** DATA RECORDS follows **
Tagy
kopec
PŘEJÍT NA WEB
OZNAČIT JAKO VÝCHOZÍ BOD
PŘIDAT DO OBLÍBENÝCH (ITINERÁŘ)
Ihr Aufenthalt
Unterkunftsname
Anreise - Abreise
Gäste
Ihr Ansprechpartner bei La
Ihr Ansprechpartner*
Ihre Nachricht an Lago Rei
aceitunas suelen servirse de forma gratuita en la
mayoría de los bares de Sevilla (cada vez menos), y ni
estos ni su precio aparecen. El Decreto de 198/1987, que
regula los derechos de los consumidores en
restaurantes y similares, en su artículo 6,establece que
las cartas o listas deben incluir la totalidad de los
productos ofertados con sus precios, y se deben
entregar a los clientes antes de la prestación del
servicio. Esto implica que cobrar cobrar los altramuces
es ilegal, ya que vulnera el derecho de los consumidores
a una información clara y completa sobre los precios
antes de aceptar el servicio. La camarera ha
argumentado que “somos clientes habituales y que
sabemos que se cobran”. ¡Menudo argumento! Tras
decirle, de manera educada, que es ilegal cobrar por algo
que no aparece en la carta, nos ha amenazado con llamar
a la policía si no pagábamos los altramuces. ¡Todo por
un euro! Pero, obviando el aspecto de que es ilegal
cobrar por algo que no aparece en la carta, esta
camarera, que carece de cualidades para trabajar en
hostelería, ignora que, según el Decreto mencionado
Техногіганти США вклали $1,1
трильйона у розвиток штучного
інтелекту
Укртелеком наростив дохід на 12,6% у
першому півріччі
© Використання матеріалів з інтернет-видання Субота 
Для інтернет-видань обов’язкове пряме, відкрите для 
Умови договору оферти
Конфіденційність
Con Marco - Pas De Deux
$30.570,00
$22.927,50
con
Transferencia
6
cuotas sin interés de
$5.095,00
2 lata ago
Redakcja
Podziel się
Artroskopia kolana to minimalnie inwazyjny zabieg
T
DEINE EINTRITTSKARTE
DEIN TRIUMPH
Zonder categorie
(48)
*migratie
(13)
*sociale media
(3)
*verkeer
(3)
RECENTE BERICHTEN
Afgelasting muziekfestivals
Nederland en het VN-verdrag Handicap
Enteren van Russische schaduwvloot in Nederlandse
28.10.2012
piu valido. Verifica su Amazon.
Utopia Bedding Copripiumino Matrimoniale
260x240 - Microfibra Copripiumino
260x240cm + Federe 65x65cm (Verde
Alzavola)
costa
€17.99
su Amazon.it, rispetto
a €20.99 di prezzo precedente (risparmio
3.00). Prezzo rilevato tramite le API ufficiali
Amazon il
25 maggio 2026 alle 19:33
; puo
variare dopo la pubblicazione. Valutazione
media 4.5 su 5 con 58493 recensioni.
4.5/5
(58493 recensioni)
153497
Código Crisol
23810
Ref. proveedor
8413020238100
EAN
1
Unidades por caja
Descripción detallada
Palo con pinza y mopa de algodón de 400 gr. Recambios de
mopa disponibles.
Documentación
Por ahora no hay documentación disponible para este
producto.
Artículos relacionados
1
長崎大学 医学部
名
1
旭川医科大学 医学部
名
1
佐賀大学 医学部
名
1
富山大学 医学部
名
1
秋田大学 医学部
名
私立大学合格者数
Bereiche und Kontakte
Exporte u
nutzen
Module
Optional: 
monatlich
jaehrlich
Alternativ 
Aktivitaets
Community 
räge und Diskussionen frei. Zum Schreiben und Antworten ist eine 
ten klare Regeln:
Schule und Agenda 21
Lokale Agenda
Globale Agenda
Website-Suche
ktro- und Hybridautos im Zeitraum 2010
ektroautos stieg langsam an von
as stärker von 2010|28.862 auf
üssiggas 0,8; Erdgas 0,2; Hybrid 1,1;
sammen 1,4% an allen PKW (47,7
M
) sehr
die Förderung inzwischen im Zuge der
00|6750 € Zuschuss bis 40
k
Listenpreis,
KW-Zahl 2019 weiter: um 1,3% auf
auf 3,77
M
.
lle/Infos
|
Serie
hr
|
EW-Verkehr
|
** End of DATA RECORDS **
(DIRECTIONS FOR THIS TASK): Each line in the listing above that contains "clientes" should be copied.

(ANSWER SPACE):
entregar a los clientes antes de la prestación del
argumentado que “somos clientes habituales y que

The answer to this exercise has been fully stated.